The issue of practice frequently raises concern with parents and teachers. ‘Why do I need to practice?’ is a question we often hear students ask.
So why is practice necessary? We know that purposeful practice will achieve many goals:
- It will build ‘muscle memory’. Muscles don’t really have a memory, rather the memory resides in the nervous system which controls the muscles. A good example of this ‘memory’ is that as a teenager I learned all of my major and minor scales on the piano. Now, many years later, I can still play all of these scales without thinking!
- It builds strength and stamina. Many instruments require the development of muscles to perform specific tasks. A good example is the lip and mouth muscles required to form the correct embouchure on brass and wind instruments.

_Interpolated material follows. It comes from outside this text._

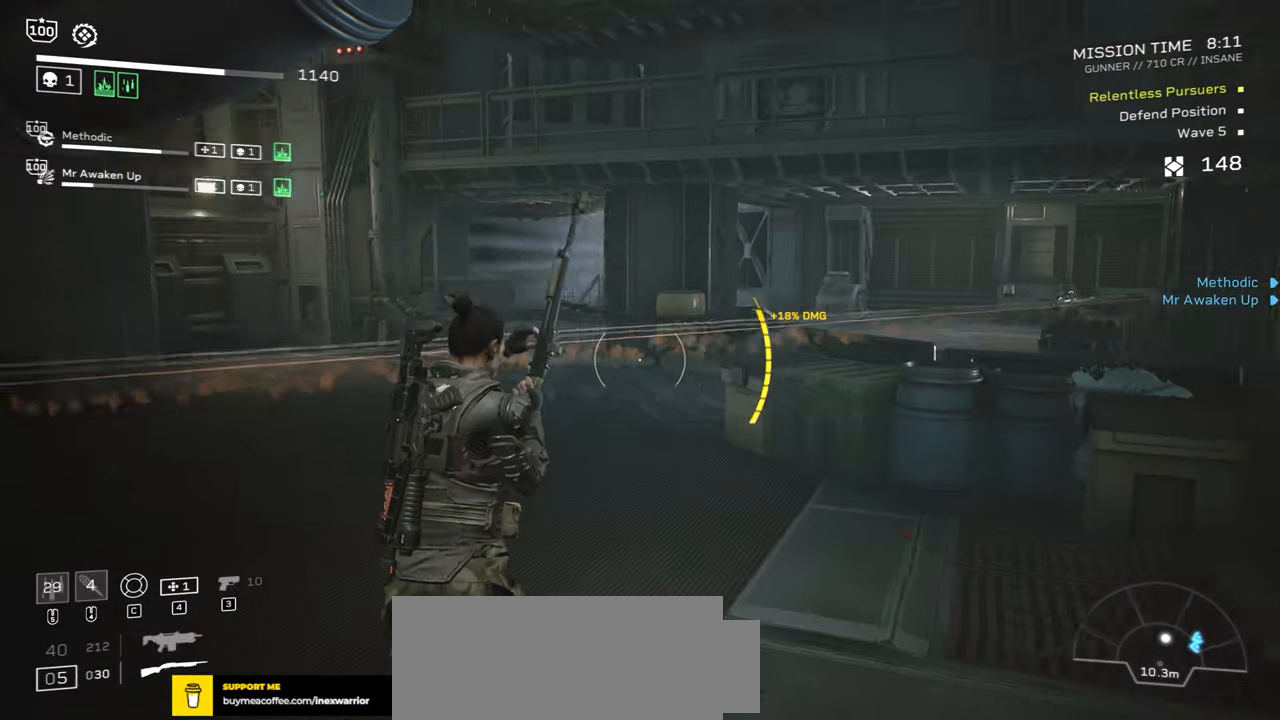
{"keys": [], "mouse": [], "events": [[66, "mouse_right", "down"], [133, "d", "up"], [216, "d", "down"], [283, "mouse_left", "down"], [316, "d", "up"], [350, "w", "up"], [383, "mouse_left", "up"], [416, "mouse_right", "up"]]}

- It will refine technical skills involved with playing music, like sight-reading and fingering skills. Once these become automatic, the player has the scope to think more deeply about the music and to play far more confidently and expressively.
Parents can help their students to ensure they have productive practice by:
- Assisting with the logistics. A student can’t practice if their instrument is sitting in a locker at school.

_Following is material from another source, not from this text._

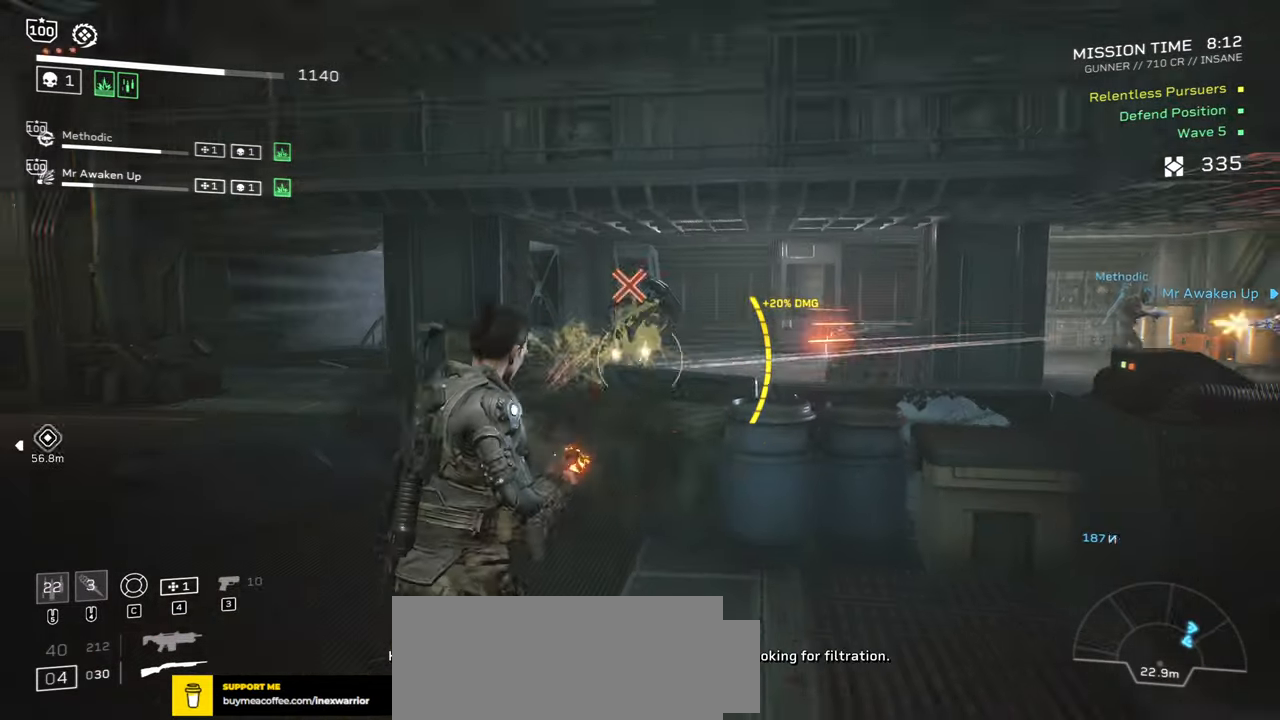
{"keys": ["shift", "w"], "mouse": [], "events": [[16, "s", "down"], [116, "s", "up"], [183, "r", "down"], [333, "w", "down"], [350, "r", "up"], [416, "shift", "down"]]}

- Helping their child to develop a regular routine with minimal distraction.
- Making them feel comfortable with playing their instrument with others in earshot.
Beginner students do not need to spend hours with their instrument. Just 15 minutes four times a week will produce good progress. It is important that practice is active and purposeful. While it is tempting to play through the things you can already play, it is far more productive to tackle the two or three bars which are problematic, and to work actively to make the ‘difficult bits’ easy. Practice should always be an active pursuit, and students should always strive to produce the best possible sound on their instrument.
Progress on any new skill will be limited without some regular practice, so yes – you do need to practise!